• **The task**
When you copy the entries, match them exactly and omit the pictures.

• **Data excerpts**
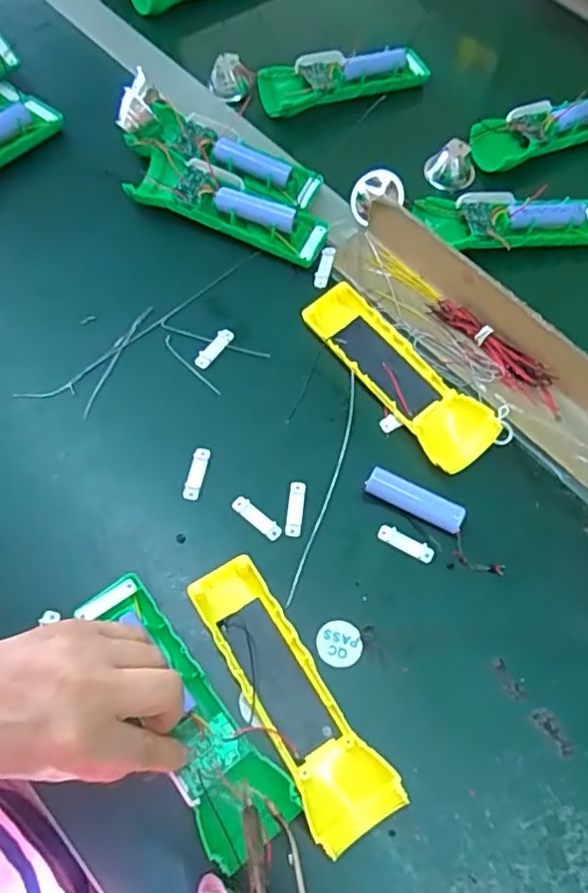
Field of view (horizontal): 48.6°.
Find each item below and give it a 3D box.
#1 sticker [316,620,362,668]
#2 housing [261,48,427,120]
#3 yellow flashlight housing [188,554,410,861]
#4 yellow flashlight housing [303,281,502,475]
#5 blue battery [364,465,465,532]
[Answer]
[{"bbox_3d":[0.028,0.120,0.396,0.027,0.004,0.027,1,64,-2],"label":"sticker"},{"bbox_3d":[0.046,-0.347,0.610,0.165,0.025,0.049,-19,66,-12],"label":"housing"},{"bbox_3d":[-0.004,0.141,0.373,0.046,0.024,0.162,-29,69,-16],"label":"yellow flashlight housing"},{"bbox_3d":[0.073,-0.054,0.465,0.049,0.028,0.162,-32,69,-17],"label":"yellow flashlight housing"},{"bbox_3d":[0.080,0.035,0.430,0.066,0.018,0.018,26,66,10],"label":"blue battery"}]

• **Solved problem**
Field of view (horizontal): 48.6°.
Find each item below and give it a 3D box.
#1 sticker [316,620,362,668]
#2 housing [261,48,427,120]
#3 yellow flashlight housing [188,554,410,861]
#4 yellow flashlight housing [303,281,502,475]
#5 blue battery [364,465,465,532]
[Answer]
[{"bbox_3d":[0.028,0.120,0.396,0.027,0.004,0.027,1,64,-2],"label":"sticker"},{"bbox_3d":[0.046,-0.347,0.610,0.165,0.025,0.049,-19,66,-12],"label":"housing"},{"bbox_3d":[-0.004,0.141,0.373,0.046,0.024,0.162,-29,69,-16],"label":"yellow flashlight housing"},{"bbox_3d":[0.073,-0.054,0.465,0.049,0.028,0.162,-32,69,-17],"label":"yellow flashlight housing"},{"bbox_3d":[0.080,0.035,0.430,0.066,0.018,0.018,26,66,10],"label":"blue battery"}]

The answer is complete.